Negatives and positives. What we see played out on the world stage is a reflection of a struggle that we also know in our own personal lives – the struggle to live our lives being true to ourselves, living according to God’s will and not according to our will or whim. And to do God’s will – not in our way but in the way God wants it done.

I met a man recently who told me that he had been far from the church but when his elderly mother got ill, the priest called around and it began a new journey for him. Then last year, he decided he’d go to the Novena and there he felt a new grace – that he could ask God to help him have mercy in his heart for someone who had injured him in life. And he felt this was the big gift he got from God in 2015.

The point is, as the Gospel tells us, the Word became flesh. Wisdom pitched its tent among us. God always wants to be among us. But we have to help him set up the tent, doing our part.

For all of us 2016 is a chance to begin again, be open to what God wants for us. And then try to do our part. I thought of this recently when I reflected on the words of a woman whom I knew that died last week. She explained her life as a pendular movement between doing and not doing God’s will in our lives.

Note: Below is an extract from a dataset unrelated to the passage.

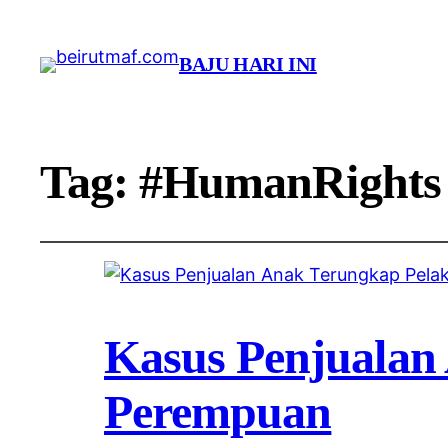
BAJU HARI INI
Tag:
#HumanRights
Kasus Penjualan
Perempuan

I was struck by her observation that you think you are doing fine but then illness intervenes and you have to obey doctors and your strength isn’t up to doing much, and it’s then you discover that maybe what you thought was easy to do – to do God’s will – isn’t so easy! Jesus himself lived this pendular movement – in the agony in the garden, initially, he cried out “not my will but yours be done”. It’s a constant journey, improving, doing a little better each day.

So as we are about to move into a new year let’s recommit ourselves to doing God’s will for us in each moment this coming year.

And since this year is the year of mercy, let’s take that as a particular desire God has for us this year. “My plan for you is mercy” this year. Let’s hear the words of Pope Francis: “We too, then, are called to make compassion, love, mercy and solidarity a true way of life, a rule of conduct in our relationships with one another. This requires the conversion of our hearts: the grace of God has to turn our hearts of stone into hearts of flesh (cf. Ezek 36:26), open to others in authentic solidarity. For solidarity is much more than a “feeling of vague compassion or shallow distress at the misfortunes of so many people, both near and far”.  Solidarity is “a firm and persevering determination to commit oneself to the common good; that is to say to the good of all and of each individual, because we are all really responsible for all”, because compassion flows from fraternity.